From the line containing "Sport and Rec, World Average: 8.9 -> 10.8" to the line containing "5: 22 -> 24" in the records below, set down every line exactly as it stands, both ends included, and skip the pictures.

Provided data
• • • •

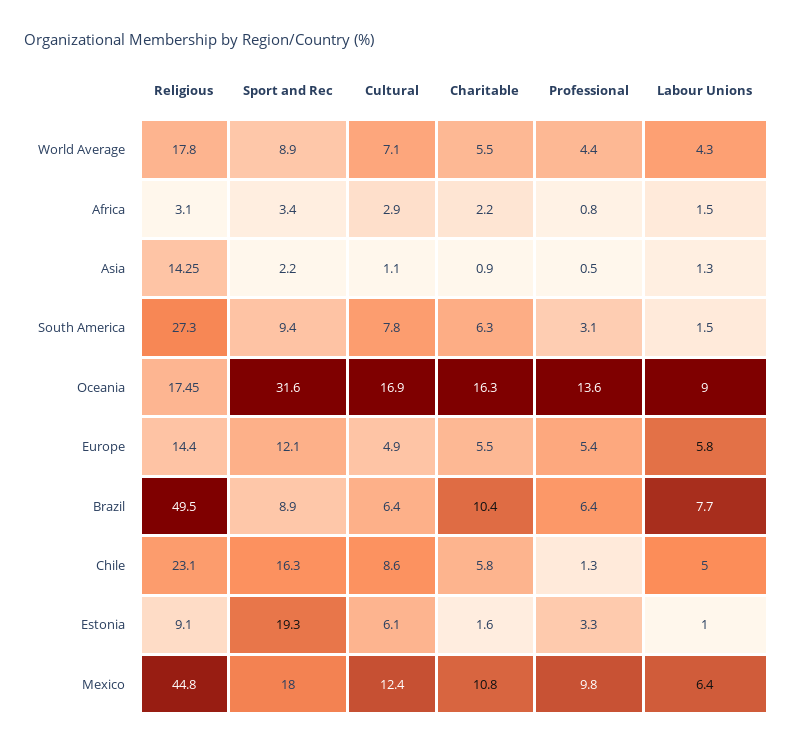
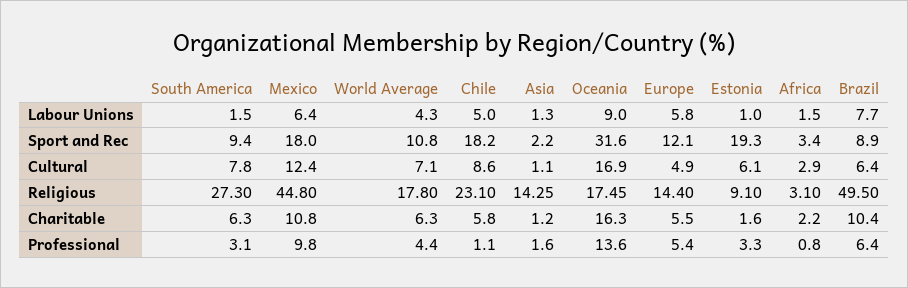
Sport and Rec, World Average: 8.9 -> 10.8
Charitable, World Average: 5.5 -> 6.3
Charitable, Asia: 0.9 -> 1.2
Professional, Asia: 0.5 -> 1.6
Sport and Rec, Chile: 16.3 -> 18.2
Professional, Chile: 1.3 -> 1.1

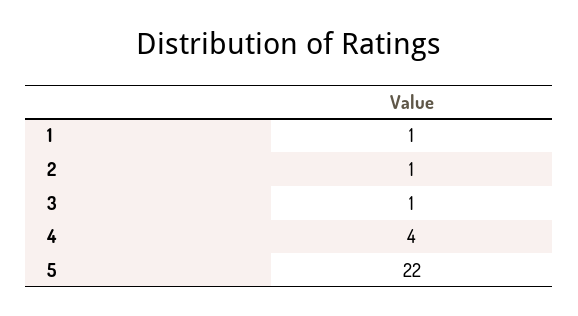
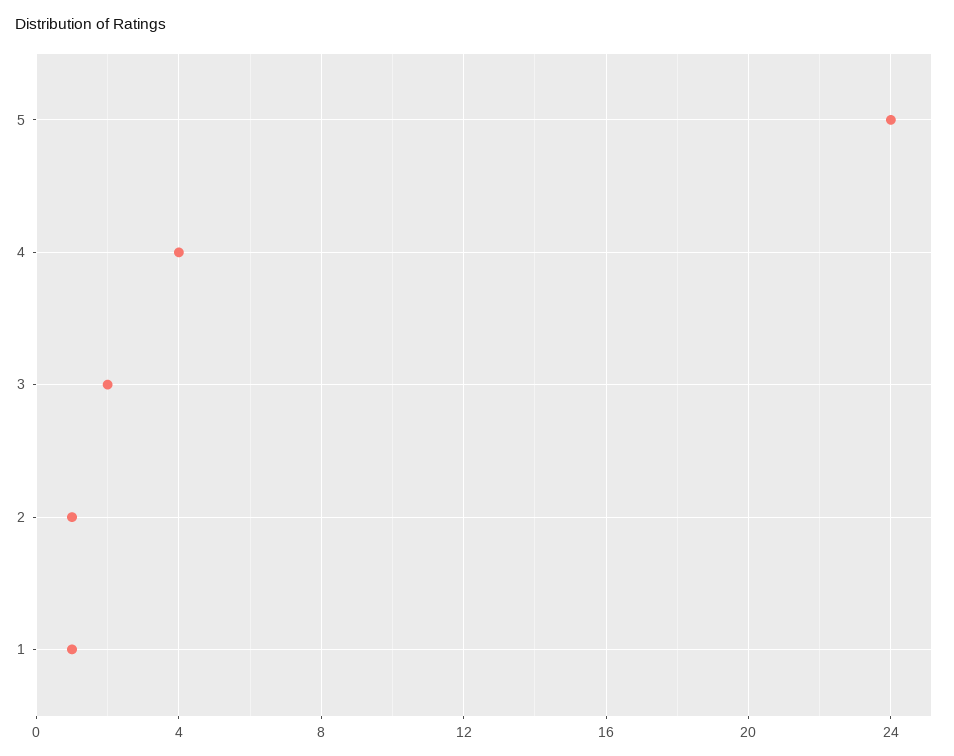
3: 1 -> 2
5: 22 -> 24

• • • •

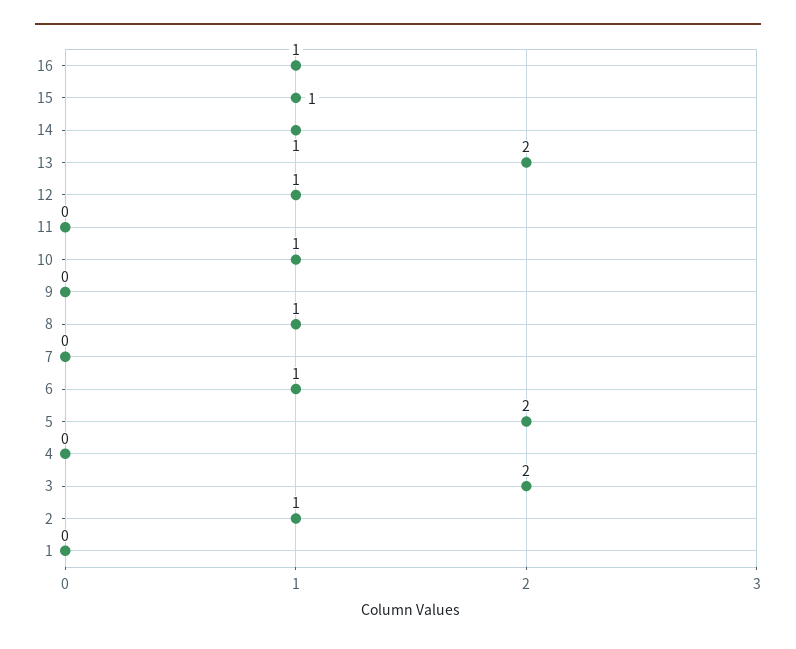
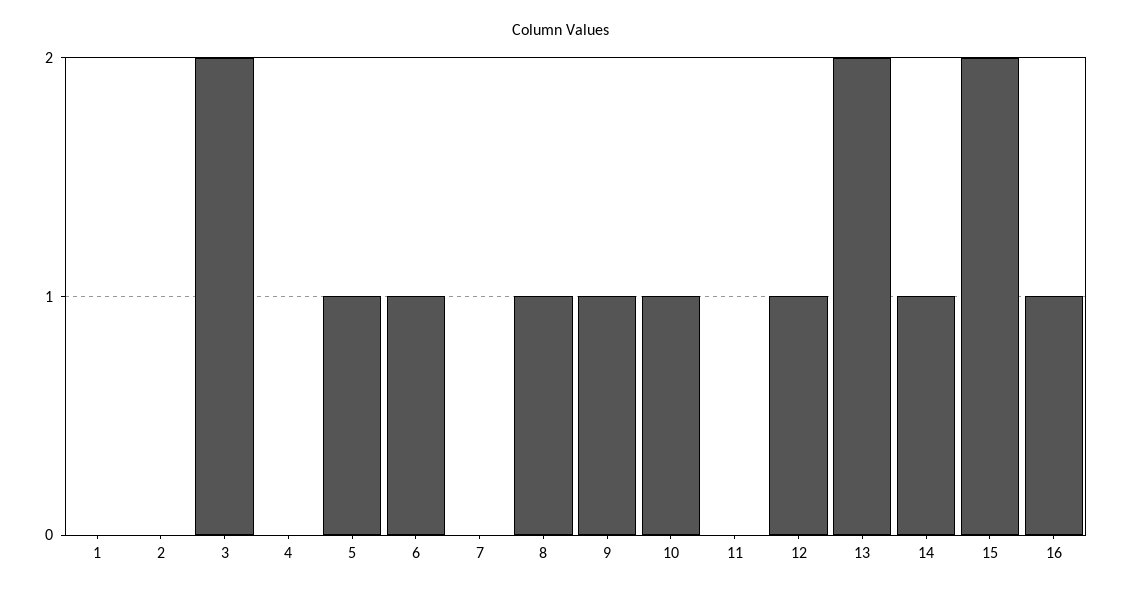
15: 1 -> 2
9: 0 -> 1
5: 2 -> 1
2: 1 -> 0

• • • •

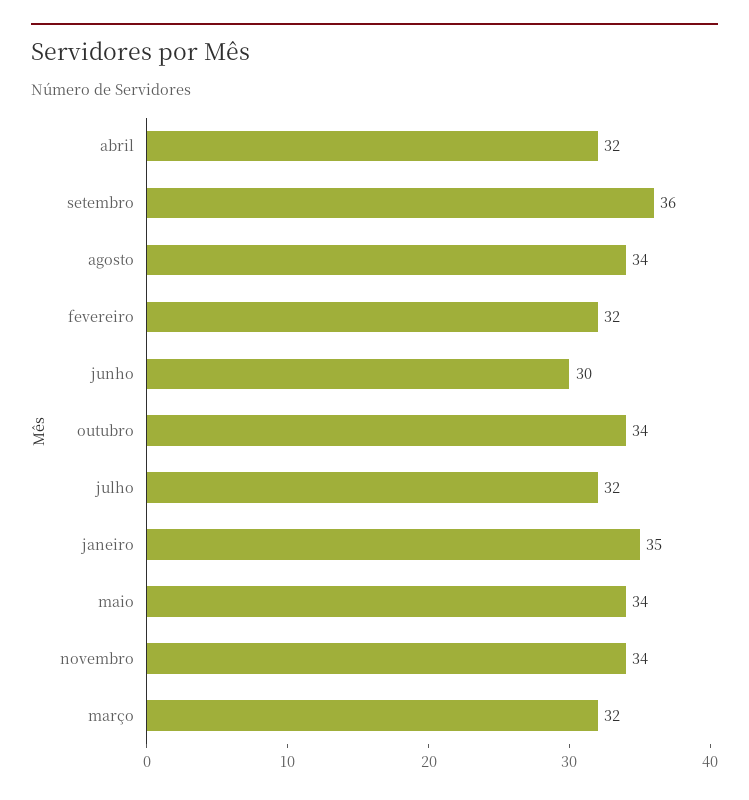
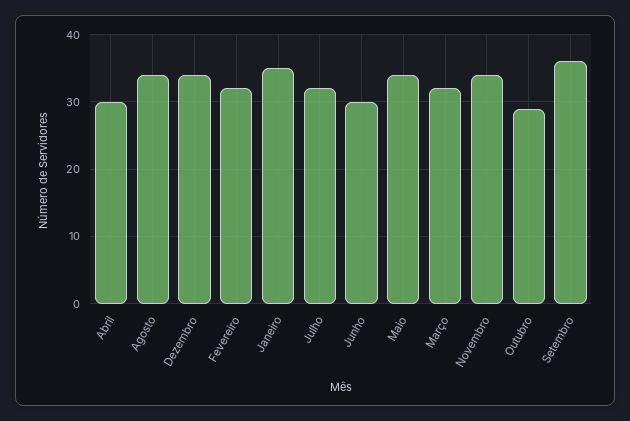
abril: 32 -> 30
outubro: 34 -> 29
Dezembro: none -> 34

• • • •

Response to this exercise
Sport and Rec, World Average: 8.9 -> 10.8
Charitable, World Average: 5.5 -> 6.3
Charitable, Asia: 0.9 -> 1.2
Professional, Asia: 0.5 -> 1.6
Sport and Rec, Chile: 16.3 -> 18.2
Professional, Chile: 1.3 -> 1.1

3: 1 -> 2
5: 22 -> 24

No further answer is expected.